Kutipan Terpilih:
--------------------

Menengok Madrasah-Madrasah Dunia nan Hebat dan Indah oleh M. Anwar Djaelani, pecinta dan penulis buku.
Judul buku : Journey to the Light
Penulis : Marfuah Panji Astuti
Penerbit : Pro-U Media Yogyakarta
Terbit : 2021
Tebal : 120 halaman
PWMU.CO – Buku ini mungil, karena relatif tipis dan berukuran 12 x 20 cm. Tapi, dari narasi dan foto-fotonya yang full colour, kita seperti diajak rihlah. Kita bak bertamasya menikmati sejumlah madrasah berkelas dunia yang sampai kini masih punya daya gugah.
Mengapa fokus jalan-jalan ke madrasah? Hal ini karena, kata penulis, “Madrasah adalah cahaya. Ia suluh penerang yang mengantarkan manusia melewati lorong kegelapan menuju cahaya terang” (h. 6). Tentu, nantinya, akan banyak ditemui fakta bahwa “masjid dan madrasah adalah kelindan yang tak terpisahkan” (h 8).
Mahal dan Berharga
Buku ini ditulis oleh orang yang tepat, seorang Islamic Travel Writer. Modal dia, pengalaman 22 tahun sebagai wartawan. Perjalanan ke sejumlah benua telah dirasakannya. Dia pernah ke Andalusia, kota sejuta cahaya, tempat segala hal hebat berawal. Pernah ke sebagian Daulah Usmani yang kini bekas wilayahnya tersebar menjadi 60 negara. Juga, ke sebagian Daulah Abbasiyah dengan salah satu kotanya-Samarkand-yang berkilau cahaya pengetahuan.
Buku ini berupa catatan perjalanan dari si penulis yang dilakukannya setiap akhir tahun seusai umrah, dalam rentang 2012 sampai awal 2020. Ia begitu terinspirasi oleh perjalanan Ibnu Bathuthah yang dua kali grand journey-nya selalu diawali dari Baitullah.
“Menyimak” Rasulullah
Dari Madinah Berawal Sejarah, demikian buku dibuka. Bahwa, “Seratus dua puluh ribu manusia terbaik dididik di tempat mulia ini. Kurang dari satu abad cahaya hidayah telah tersebar ke seluruh penjuru bumi” (h 13).
Tempat mulia yang dimaksud adalah Masjid Nabawi. Lebih khusus lagi, tempat mulia itu adalah yang digunakan Rasulullah Saw untuk mendidik para shahabat. Luasnya tak lebih dari 22×15 m, tetapi energi yang terpancar sungguh luar biasa. “Kita bisa merasakan getar cinta dari taman surga. Tempat itu adalah Raudhah,” tulis Marfuah. “Di salah satu pilarnya yang diberi nama al-Mukhallaqah,” lanjut dia, “Rasulullah SAW membagikan ilmu atau menjawab segala persoalan umat” (h 15).
Pertama di Dunia
Kita ke Kota Fez, menikmati Nada-Nada Indah Mengalun dari al-Qarawiyun. Kita kenali sebuah madrasah hebat.

--------------------

Baris-baris dari set data segmentasi:

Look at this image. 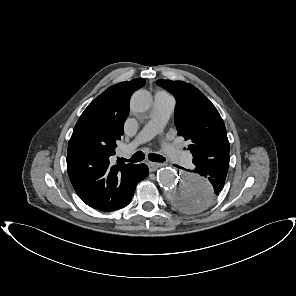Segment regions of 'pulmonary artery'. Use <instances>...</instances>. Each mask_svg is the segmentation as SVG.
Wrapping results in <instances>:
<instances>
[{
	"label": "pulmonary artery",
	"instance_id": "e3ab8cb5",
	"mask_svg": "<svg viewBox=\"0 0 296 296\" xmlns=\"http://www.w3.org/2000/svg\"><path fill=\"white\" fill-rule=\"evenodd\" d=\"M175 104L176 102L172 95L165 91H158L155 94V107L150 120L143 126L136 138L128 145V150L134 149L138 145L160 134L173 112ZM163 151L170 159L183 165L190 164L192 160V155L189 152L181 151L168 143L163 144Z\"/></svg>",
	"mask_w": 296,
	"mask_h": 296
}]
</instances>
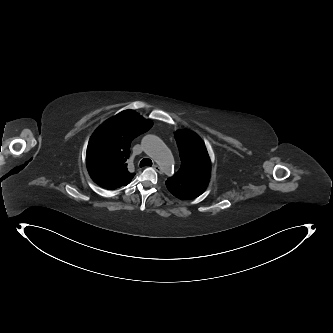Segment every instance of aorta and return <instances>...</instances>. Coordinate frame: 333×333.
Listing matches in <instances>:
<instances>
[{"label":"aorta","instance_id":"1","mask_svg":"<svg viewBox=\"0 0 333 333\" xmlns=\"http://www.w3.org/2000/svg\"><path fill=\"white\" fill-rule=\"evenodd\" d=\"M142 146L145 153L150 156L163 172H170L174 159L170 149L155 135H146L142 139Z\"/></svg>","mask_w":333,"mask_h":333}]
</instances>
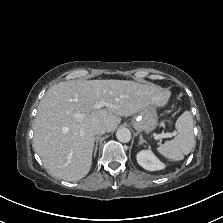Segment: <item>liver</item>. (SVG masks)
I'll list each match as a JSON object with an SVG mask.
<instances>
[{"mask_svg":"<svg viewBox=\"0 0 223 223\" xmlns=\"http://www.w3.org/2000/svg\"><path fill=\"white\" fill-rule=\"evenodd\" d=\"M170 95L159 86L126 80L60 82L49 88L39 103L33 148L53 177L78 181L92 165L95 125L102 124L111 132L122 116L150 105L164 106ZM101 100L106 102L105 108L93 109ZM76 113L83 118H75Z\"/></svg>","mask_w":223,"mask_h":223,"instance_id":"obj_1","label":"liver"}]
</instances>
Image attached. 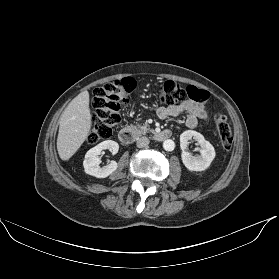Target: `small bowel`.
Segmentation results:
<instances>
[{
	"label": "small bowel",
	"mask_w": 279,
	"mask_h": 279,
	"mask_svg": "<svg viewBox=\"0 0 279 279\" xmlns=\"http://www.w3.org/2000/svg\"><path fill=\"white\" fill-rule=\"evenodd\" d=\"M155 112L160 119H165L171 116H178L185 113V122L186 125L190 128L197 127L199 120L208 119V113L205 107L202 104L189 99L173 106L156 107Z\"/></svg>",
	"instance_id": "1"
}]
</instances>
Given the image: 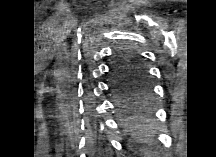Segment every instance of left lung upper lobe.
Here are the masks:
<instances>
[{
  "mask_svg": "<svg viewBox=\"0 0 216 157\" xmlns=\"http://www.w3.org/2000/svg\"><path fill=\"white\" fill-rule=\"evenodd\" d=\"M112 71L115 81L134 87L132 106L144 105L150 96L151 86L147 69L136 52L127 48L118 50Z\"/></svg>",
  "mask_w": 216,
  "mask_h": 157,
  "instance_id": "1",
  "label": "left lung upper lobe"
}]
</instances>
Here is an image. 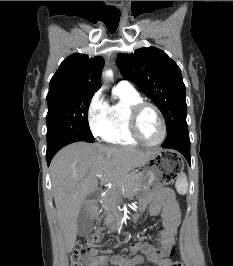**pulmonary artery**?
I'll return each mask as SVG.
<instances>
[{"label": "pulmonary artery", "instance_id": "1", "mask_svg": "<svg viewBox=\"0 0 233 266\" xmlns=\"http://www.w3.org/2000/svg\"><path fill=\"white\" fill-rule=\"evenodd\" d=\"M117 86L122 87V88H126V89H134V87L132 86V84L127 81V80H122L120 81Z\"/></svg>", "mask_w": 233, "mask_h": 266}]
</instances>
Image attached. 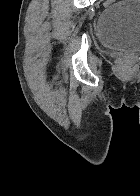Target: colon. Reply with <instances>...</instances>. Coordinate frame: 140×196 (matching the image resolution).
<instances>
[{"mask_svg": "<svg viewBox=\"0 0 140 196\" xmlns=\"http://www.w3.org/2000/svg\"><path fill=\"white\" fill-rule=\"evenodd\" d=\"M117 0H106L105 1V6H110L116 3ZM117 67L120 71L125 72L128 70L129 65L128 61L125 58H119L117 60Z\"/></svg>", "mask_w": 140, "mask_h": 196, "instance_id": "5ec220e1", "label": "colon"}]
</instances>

--------------------

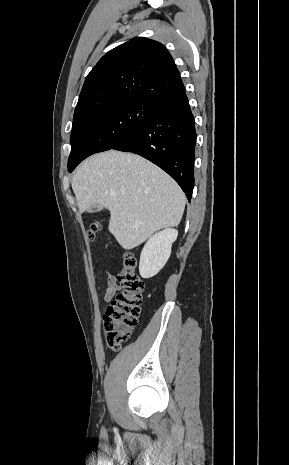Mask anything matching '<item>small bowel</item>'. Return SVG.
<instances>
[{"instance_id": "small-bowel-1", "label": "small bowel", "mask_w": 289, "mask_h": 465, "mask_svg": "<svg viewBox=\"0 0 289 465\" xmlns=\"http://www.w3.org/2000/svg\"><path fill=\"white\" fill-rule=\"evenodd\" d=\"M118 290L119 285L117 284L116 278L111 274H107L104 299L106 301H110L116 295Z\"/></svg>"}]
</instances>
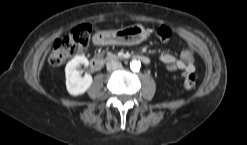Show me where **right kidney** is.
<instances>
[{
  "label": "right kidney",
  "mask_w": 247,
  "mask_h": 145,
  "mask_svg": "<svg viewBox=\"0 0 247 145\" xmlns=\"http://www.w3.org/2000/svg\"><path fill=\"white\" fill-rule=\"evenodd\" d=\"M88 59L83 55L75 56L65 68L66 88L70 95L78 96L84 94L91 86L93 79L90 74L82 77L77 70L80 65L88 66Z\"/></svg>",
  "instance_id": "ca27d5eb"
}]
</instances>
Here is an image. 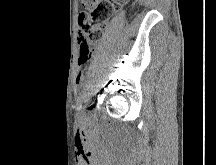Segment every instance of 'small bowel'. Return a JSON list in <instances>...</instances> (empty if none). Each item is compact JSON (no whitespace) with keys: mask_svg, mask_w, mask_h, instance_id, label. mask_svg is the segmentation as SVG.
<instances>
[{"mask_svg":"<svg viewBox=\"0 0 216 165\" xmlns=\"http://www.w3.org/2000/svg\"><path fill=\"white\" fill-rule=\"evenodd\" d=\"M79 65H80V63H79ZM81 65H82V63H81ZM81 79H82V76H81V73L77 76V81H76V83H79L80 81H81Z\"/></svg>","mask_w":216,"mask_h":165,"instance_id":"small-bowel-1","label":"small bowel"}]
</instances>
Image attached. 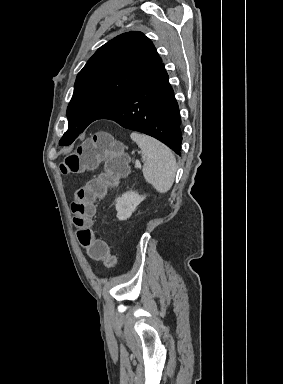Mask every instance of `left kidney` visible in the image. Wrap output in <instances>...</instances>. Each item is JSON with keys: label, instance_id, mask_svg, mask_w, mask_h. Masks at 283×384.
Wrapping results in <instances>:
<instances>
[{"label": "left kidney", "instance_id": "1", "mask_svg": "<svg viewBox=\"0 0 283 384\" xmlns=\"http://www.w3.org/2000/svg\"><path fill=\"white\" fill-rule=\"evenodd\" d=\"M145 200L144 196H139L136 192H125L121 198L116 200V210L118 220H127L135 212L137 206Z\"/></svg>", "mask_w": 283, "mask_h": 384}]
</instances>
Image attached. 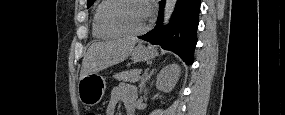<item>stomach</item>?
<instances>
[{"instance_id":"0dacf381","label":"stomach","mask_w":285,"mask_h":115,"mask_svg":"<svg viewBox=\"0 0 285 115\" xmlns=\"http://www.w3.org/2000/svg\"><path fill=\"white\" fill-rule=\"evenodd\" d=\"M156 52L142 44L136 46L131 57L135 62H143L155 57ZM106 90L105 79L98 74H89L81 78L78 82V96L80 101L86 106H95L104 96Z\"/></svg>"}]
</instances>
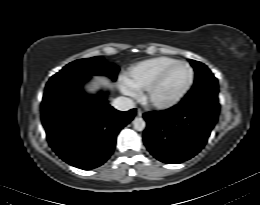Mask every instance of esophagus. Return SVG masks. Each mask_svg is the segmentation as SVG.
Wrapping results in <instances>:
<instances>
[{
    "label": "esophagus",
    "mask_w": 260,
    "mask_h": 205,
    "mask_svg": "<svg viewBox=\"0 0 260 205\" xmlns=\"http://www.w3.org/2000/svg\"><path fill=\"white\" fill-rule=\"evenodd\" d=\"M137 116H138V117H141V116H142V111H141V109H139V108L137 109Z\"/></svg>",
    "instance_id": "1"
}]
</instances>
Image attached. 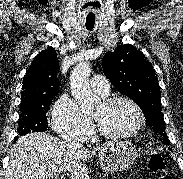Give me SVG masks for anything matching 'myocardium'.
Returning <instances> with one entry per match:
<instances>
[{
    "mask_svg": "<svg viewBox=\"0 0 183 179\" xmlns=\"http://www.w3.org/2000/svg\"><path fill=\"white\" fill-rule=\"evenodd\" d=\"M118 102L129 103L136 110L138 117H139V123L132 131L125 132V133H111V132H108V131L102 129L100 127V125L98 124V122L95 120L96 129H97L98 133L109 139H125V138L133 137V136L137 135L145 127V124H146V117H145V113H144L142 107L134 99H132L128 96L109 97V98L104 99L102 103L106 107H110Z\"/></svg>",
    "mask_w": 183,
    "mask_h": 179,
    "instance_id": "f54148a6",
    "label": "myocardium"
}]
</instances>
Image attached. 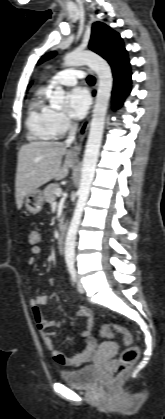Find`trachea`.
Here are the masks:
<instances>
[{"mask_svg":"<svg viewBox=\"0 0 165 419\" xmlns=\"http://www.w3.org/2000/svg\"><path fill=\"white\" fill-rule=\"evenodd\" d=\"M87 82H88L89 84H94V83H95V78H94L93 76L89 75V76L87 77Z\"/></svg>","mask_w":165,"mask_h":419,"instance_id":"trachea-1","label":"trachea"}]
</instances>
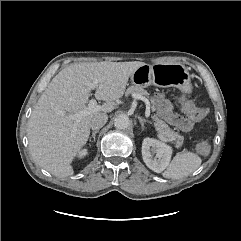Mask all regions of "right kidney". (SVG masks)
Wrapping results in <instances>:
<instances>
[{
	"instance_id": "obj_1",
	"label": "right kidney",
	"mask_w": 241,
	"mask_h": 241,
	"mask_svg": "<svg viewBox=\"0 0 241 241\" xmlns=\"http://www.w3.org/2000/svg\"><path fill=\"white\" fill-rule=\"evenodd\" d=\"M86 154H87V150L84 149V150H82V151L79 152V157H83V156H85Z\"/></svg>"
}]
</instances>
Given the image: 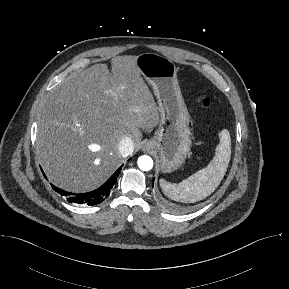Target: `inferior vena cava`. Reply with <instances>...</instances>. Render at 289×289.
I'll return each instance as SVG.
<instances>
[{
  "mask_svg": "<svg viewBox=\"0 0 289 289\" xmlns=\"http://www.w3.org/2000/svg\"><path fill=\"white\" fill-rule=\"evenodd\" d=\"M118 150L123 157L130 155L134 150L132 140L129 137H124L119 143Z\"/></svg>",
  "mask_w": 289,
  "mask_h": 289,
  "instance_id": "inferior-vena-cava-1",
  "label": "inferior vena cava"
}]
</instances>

--------------------

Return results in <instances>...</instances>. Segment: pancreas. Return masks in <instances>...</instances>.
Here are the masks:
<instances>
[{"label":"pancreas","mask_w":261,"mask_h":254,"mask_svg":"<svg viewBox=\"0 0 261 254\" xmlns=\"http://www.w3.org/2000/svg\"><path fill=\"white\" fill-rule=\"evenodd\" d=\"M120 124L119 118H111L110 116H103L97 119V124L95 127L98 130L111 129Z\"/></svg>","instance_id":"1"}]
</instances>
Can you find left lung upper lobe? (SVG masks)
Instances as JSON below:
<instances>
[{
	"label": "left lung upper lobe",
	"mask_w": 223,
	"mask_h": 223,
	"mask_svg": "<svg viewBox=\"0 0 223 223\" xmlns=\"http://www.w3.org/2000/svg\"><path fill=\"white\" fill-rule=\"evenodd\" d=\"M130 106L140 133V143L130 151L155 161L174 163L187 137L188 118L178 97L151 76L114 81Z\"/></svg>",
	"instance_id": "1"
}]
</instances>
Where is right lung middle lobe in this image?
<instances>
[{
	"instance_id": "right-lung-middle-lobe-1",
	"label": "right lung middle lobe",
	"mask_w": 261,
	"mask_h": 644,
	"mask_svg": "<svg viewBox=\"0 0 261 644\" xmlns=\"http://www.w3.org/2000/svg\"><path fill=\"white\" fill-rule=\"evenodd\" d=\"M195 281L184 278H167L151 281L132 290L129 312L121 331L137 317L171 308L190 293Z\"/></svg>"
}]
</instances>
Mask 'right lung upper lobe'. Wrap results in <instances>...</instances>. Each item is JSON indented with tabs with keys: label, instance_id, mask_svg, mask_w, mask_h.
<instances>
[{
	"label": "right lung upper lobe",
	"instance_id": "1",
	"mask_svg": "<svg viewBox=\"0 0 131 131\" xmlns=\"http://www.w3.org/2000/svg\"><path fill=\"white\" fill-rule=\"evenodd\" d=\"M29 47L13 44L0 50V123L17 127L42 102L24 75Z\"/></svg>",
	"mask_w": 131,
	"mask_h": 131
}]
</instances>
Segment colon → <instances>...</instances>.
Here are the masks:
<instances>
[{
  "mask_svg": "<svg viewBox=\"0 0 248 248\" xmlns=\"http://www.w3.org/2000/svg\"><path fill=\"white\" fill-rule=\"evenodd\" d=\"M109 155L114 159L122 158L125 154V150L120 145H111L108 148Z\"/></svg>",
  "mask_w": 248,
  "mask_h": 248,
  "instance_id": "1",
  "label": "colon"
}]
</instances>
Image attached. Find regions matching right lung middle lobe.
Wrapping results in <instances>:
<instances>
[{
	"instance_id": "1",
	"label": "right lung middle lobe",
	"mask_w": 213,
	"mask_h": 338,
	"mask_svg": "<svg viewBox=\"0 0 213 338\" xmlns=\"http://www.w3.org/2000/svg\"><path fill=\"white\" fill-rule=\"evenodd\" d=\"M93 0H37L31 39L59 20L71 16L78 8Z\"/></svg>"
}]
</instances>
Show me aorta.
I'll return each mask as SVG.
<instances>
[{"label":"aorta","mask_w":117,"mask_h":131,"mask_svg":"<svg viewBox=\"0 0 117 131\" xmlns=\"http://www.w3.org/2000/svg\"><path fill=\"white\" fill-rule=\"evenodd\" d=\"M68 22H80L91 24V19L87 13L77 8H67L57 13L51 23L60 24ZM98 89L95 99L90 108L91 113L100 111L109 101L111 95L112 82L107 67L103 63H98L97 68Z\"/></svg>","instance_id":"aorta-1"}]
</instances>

--------------------

Soal: Kembalikan tanpa perubahan bagian ulasan buku tentang madrasah dunia, mulai dari kata-kata yang memuat "Mahal dan Berharga" dan berhenti setelah "berkilau cahaya pengetahuan.".

Hasil Latihan Ini:
Mahal dan Berharga
Buku ini ditulis oleh orang yang tepat, seorang Islamic Travel Writer. Modal dia, pengalaman 22 tahun sebagai wartawan. Perjalanan ke sejumlah benua telah dirasakannya. Dia pernah ke Andalusia, kota sejuta cahaya, tempat segala hal hebat berawal. Pernah ke sebagian Daulah Usmani yang kini bekas wilayahnya tersebar menjadi 60 negara. Juga, ke sebagian Daulah Abbasiyah dengan salah satu kotanya-Samarkand-yang berkilau cahaya pengetahuan.